One of the hardest things I had to fight while quitting my 30 year addiction to porn was the images stuck in head. Even now, it’s a struggle. Some times I believe that I received freedom from that ball and chain to only find myself stuck behind a fence with true freedom just on the other side.
One of the struggles a recovering porn addict has is the fact that what has been seen can not be unseen. Those images stay with us long after the monitor is turned off.
In a recent post I wrote about how a certain song triggered a visual that kind of rocked me. And there I learned, that though I am free from the addiction, there is still a lot that I must do.
Had I continued to dwell on that visual instead of praying and asking God to take it away, I could have easily come home and watched porn. And guess what? No one would know…except me and God of course.
It is an everyday struggle. That’s something not many know because I don’t tell anyone. A lot of people think I have it all together but I don’t.
Triggers are everywhere.
That’s something most do not realize. They are in almost in every ad on the television. I mean come on! What does a woman in a bikini have to do with selling a hamburger?
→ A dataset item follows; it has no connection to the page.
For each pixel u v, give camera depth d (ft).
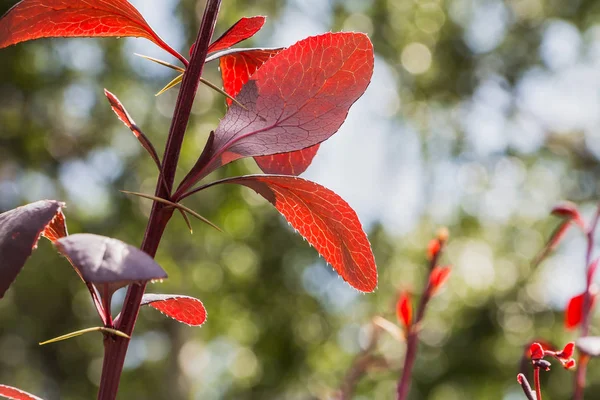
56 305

Triggers are on ad posters in the mall.
And some are simply walking down the street in every day clothing running their errands and doing their thing.
Sometimes the triggers get me and sometimes they don’t. I guess it depends on the trigger…like that song. But I honestly don’t get it. I have heard that song a gazillion times and never once has it done that.
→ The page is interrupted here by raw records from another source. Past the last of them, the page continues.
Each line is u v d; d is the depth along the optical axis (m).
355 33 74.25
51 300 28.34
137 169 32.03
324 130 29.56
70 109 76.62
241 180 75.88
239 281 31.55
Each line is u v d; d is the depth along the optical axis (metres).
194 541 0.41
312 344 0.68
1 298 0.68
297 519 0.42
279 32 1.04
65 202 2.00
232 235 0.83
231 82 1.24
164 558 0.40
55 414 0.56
But that one time proves that what has been seen cannot be unseen. That visual was one I did not like. I didn’t want it popping in my head. It, to me, is a degrading scene in a lot of porn movies.
Those things seen will pop up at weird times due to a trigger of some sort. How you react is a reflection on your character. Will you pray and ask God to remove it or will you allow it to grow? Will you stand firm or will you fall?
Something to ponder this week as you go through your day.